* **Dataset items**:
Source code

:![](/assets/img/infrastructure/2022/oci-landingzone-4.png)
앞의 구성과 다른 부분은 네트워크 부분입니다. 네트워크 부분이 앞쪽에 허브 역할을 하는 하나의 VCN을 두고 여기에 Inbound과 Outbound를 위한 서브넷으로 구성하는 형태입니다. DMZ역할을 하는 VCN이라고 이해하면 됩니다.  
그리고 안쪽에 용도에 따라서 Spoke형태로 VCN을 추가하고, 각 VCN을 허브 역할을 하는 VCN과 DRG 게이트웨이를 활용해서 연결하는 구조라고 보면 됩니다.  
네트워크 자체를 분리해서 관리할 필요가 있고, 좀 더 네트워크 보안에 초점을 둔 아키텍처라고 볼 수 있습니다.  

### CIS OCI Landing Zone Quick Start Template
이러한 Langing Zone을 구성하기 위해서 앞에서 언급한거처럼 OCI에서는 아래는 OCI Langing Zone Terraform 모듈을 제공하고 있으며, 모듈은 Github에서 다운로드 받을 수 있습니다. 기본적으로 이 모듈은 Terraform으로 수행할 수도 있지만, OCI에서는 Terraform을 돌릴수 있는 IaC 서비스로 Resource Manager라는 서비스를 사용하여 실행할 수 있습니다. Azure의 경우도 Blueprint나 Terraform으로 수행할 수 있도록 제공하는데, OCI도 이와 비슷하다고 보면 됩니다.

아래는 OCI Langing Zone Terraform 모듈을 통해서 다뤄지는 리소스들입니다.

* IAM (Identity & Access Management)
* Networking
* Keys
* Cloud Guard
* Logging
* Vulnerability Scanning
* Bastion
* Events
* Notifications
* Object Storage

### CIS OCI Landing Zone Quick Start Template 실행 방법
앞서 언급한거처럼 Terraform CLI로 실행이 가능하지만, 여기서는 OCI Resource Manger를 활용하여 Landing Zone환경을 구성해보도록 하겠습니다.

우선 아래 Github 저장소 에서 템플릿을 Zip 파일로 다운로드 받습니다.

* **Problem to work on**: Print every record above again, line for line and with no changes.

* **Answer to the exercise**:
Source code

:![](/assets/img/infrastructure/2022/oci-landingzone-4.png)
앞의 구성과 다른 부분은 네트워크 부분입니다. 네트워크 부분이 앞쪽에 허브 역할을 하는 하나의 VCN을 두고 여기에 Inbound과 Outbound를 위한 서브넷으로 구성하는 형태입니다. DMZ역할을 하는 VCN이라고 이해하면 됩니다.  
그리고 안쪽에 용도에 따라서 Spoke형태로 VCN을 추가하고, 각 VCN을 허브 역할을 하는 VCN과 DRG 게이트웨이를 활용해서 연결하는 구조라고 보면 됩니다.  
네트워크 자체를 분리해서 관리할 필요가 있고, 좀 더 네트워크 보안에 초점을 둔 아키텍처라고 볼 수 있습니다.  

### CIS OCI Landing Zone Quick Start Template
이러한 Langing Zone을 구성하기 위해서 앞에서 언급한거처럼 OCI에서는 아래는 OCI Langing Zone Terraform 모듈을 제공하고 있으며, 모듈은 Github에서 다운로드 받을 수 있습니다. 기본적으로 이 모듈은 Terraform으로 수행할 수도 있지만, OCI에서는 Terraform을 돌릴수 있는 IaC 서비스로 Resource Manager라는 서비스를 사용하여 실행할 수 있습니다. Azure의 경우도 Blueprint나 Terraform으로 수행할 수 있도록 제공하는데, OCI도 이와 비슷하다고 보면 됩니다.

아래는 OCI Langing Zone Terraform 모듈을 통해서 다뤄지는 리소스들입니다.

* IAM (Identity & Access Management)
* Networking
* Keys
* Cloud Guard
* Logging
* Vulnerability Scanning
* Bastion
* Events
* Notifications
* Object Storage

### CIS OCI Landing Zone Quick Start Template 실행 방법
앞서 언급한거처럼 Terraform CLI로 실행이 가능하지만, 여기서는 OCI Resource Manger를 활용하여 Landing Zone환경을 구성해보도록 하겠습니다.

우선 아래 Github 저장소 에서 템플릿을 Zip 파일로 다운로드 받습니다.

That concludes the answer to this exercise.